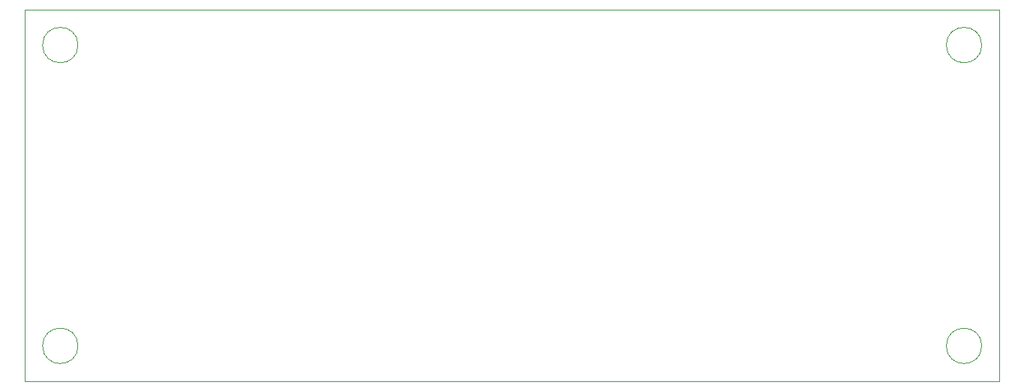
<source format=gbr>
%TF.GenerationSoftware,KiCad,Pcbnew,(5.1.7)-1*%
%TF.CreationDate,2021-01-12T02:41:31-08:00*%
%TF.ProjectId,pain5,7061696e-352e-46b6-9963-61645f706362,rev?*%
%TF.SameCoordinates,Original*%
%TF.FileFunction,Profile,NP*%
%FSLAX46Y46*%
G04 Gerber Fmt 4.6, Leading zero omitted, Abs format (unit mm)*
G04 Created by KiCad (PCBNEW (5.1.7)-1) date 2021-01-12 02:41:31*
%MOMM*%
%LPD*%
G01*
G04 APERTURE LIST*
%TA.AperFunction,Profile*%
%ADD10C,0.050000*%
%TD*%
%TA.AperFunction,Profile*%
%ADD11C,0.100000*%
%TD*%
G04 APERTURE END LIST*
D10*
X218000000Y-101000000D02*
G75*
G03*
X218000000Y-101000000I-2000000J0D01*
G01*
X116000000Y-101000000D02*
G75*
G03*
X116000000Y-101000000I-2000000J0D01*
G01*
X218000000Y-67000000D02*
G75*
G03*
X218000000Y-67000000I-2000000J0D01*
G01*
X116000000Y-67000000D02*
G75*
G03*
X116000000Y-67000000I-2000000J0D01*
G01*
X110000000Y-63000000D02*
X220000000Y-63000000D01*
D11*
X220000000Y-63000000D02*
X220000000Y-105000000D01*
X110000000Y-105000000D02*
X110000000Y-63000000D01*
X220000000Y-105000000D02*
X110000000Y-105000000D01*
M02*

</source>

ACTIVITY => Please print the lines exactly, from the top of the material through the line with "G04 Gerber Fmt", and omit the pictures.

FINISHED TASK =>
<source format=gbr>
%TF.GenerationSoftware,KiCad,Pcbnew,(5.1.7)-1*%
%TF.CreationDate,2021-01-12T02:41:31-08:00*%
%TF.ProjectId,pain5,7061696e-352e-46b6-9963-61645f706362,rev?*%
%TF.SameCoordinates,Original*%
%TF.FileFunction,Profile,NP*%
%FSLAX46Y46*%
G04 Gerber Fmt 4.6, Leading zero omitted, Abs format (unit mm)*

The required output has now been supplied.